Since I've been at Oracle Labs, I've learned a lot about databases. As I started to read the literature, I felt odd. I didn't have a grasp of how a database is built, why certain design decisions were made, or how each module fit together. I had an empty map with small islands, but nothing connecting them. So, like a naive grasshopper I set out to build my own database. You can checkout the github here. (The database is just an implementation of the labs in this MIT course - Thanks MIT!).
A relational database is a specialized virtual machine built to execute SQL. The great thing is that due to the high amounts of memory we have, in memory databases are actually possible. Lots of the recent research is in that area. However, most traditional databases still store most of their data on disk, access most data in ram, and are workhorses for many production systems. From what I've seen, most production quality relational databases all stem from System R. System R seems to be the equivalent to Self/Smalltalk for dynamic language VMs.
The high level architecture is like a standard virtual machine. The biggest struggle coming from a compiler background and jumping into the database literature is all terminology. The compiler community and the database community share most of the same components because at the end of the day, the database has to execute the SQL programming language. Let's look at the life cycle of a SQL query:
- Parse SQL
- A Query Plan is created
- Optimize the Query Plan
- Execute the Query Plan
Now let's look at the life cycle of a statement in a programming language (PL):
- Parse the statement
- Generate an Intermediate Representation (IR)
- Optimize the IR
- Execute the IR
Look familiar? This breaks the overall architecture into two modules. First is the front end that parses SQL into a query plan and optimizes it. The second module is the runtime system that executes the query plan and contains all the necessary support to ensure the query plan executes correctly. The interesting thing is that a SQL Query Plan is really relational algebra. And relational algebra is a SQL engine's IR. If you look at relational algebra closely, it looks a lot like a tree... an Abstract Syntax Tree.
Once you use an Abstract Syntax Tree (AST) IR in a programming language, you pretty much have the architecture of a SQL engine. The front end contains a SQL parser which creates a query plan, which is really an AST. Each node is an "operator" such as select, insert, etc. Query plans are executed by interpreting the query plan (e.g. interpreting the AST!). In SQL land, each operator calls next() on it's child operator. next() returns the next tuple (basically a row) and you go all the way up the query plan to get the final result. In PL land, an AST node calls its child node to retrieve a value. The top value of the AST means your program has finished executing. In theory, many of the compiler techniques to optimize programming languages can be applied to SQL!

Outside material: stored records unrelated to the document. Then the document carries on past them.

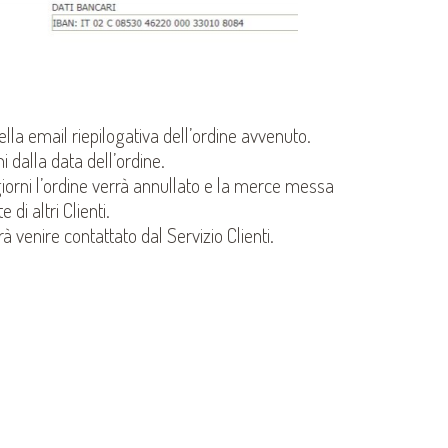
lla email riepilogativa dell’ordine avvenuto.
ni dalla data dell’ordine.
giorni l’ordine verrà annullato e la merce messa
di altri Clienti.
à venire contattato dal Servizio Clienti.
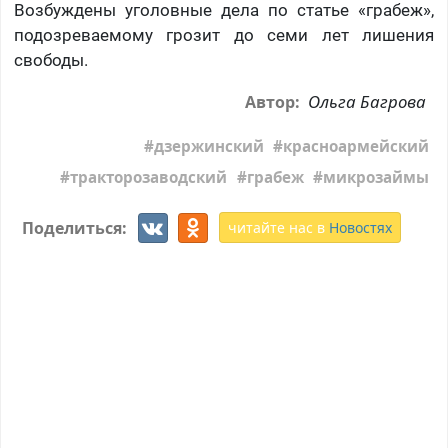
Возбуждены уголовные дела по статье «грабеж»,
подозреваемому грозит до семи лет лишения
свободы.
Ольга Багрова
Автор:
дзержинский
красноармейский
тракторозаводский
грабеж
микрозаймы
Поделиться:
читайте нас в
Новостях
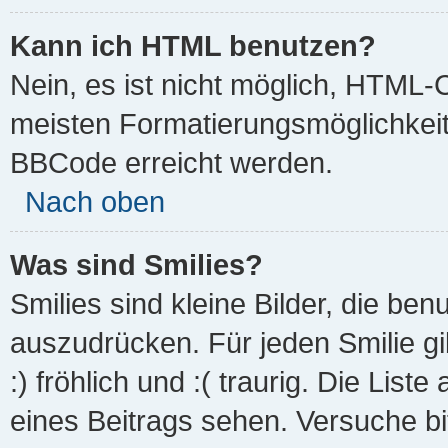
Kann ich HTML benutzen?
Nein, es ist nicht möglich, HTML-
meisten Formatierungsmöglichkeit
BBCode erreicht werden.
Nach oben
Was sind Smilies?
Smilies sind kleine Bilder, die be
auszudrücken. Für jeden Smilie gi
:) fröhlich und :( traurig. Die List
eines Beitrags sehen. Versuche bit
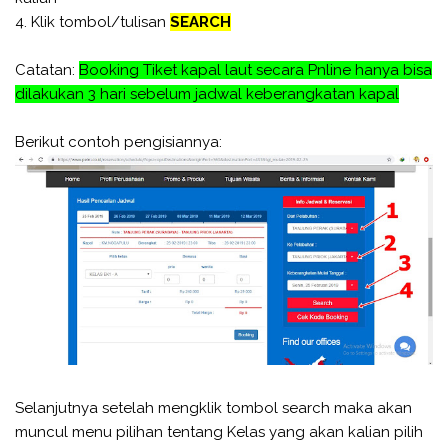
4. Klik tombol/tulisan
SEARCH
Catatan:
Booking Tiket kapal laut secara Pnline hanya bisa
dilakukan 3 hari sebelum jadwal keberangkatan kapal
Berikut contoh pengisiannya:
Selanjutnya setelah mengklik tombol search maka akan
muncul menu pilihan tentang Kelas yang akan kalian pilih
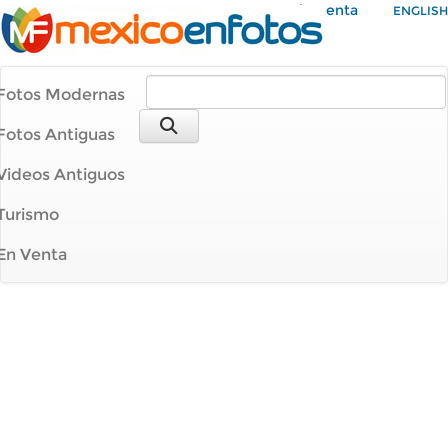
Mi Cuenta
ENGLISH
Fotos Modernas
Fotos Antiguas
Videos Antiguos
Turismo
En Venta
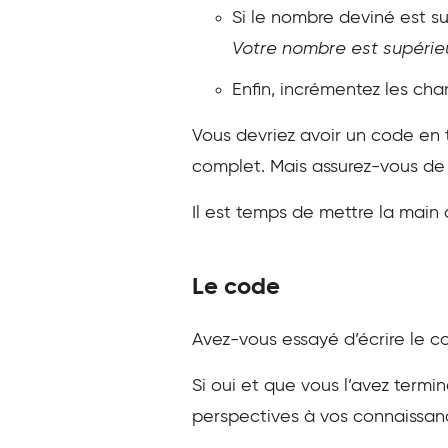
Si le nombre deviné est su
Votre nombre est supérie
Enfin, incrémentez les chan
Vous devriez avoir un code en t
complet. Mais assurez-vous de 
Il est temps de mettre la main 
Le code
Avez-vous essayé d’écrire le c
Si oui et que vous l’avez termi
perspectives à vos connaissan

Once we're interpreting the query plan, it needs to interact with the runtime system. The runtime performs functions like inserting a tuple, or retrieve a tuple from the database. Each SQL query is executed in a transaction. Much like transactional memory, each query either commits to disk or is aborted if something goes wrong. Every transaction can occur while multiple other transactions are also occurring. Conceptually, it's the same thing as multiple threads accessing the same global variable. You need locks to protect data from being written to at the same time, you need some kind of transaction policy to ensure data is consistent, etc. The major components for the runtime system, once we're executing the query plan are:
- Transaction Manager
- Lock Manager
- Buffer Cache
- Log Manager
The transaction manager ensures that each query commits or aborts. It's in charge of getting locks to on data when it needs to read/write data, etc. The Lock manager ensures that transactions have the correct access to the requested data. In reality, at what granularity to lock data is a hard question. A single page at a time, a row at a time, multiple rows, etc. The Buffer Cache coordinates what data is in memory versus in disk. The buffer cache is the equivalent of a virtual page table operating systems have. These three pieces have conceptual equivalents in the virtual machine world.
The one unique piece to databases is the log manager. Since databases cannot go down, there is a huge amount of resources spent on reliability. Unlike VMs, you can't just restart the database once it's crashed and go "woops all data lost". Thus logging is a large portion of what a database does. Once a database crashes, it goes to the log and repairs itself to the point in time where the database crashed. This is the Durability aspect when database literature talks about ACID properties.
From the architecture perspective, we have two separate modules. The front end that parses SQL and generates optimized query plans. A second runtime module that interprets the query plan and performs transaction management. Looks like a nice VM to me :) The biggest difference is that the runtime system seems to be much more interconnected than standard virtual machines with garbage collection / JIT compilers. We'll see how long this feeling lasts.
So far, working on a database feels like the beginning of a second PhD. I'm getting a lot of Aha! moments, learning a ton, and have this n00b feeling. I'll go into more deep dives for each of the major runtime components in future blog posts.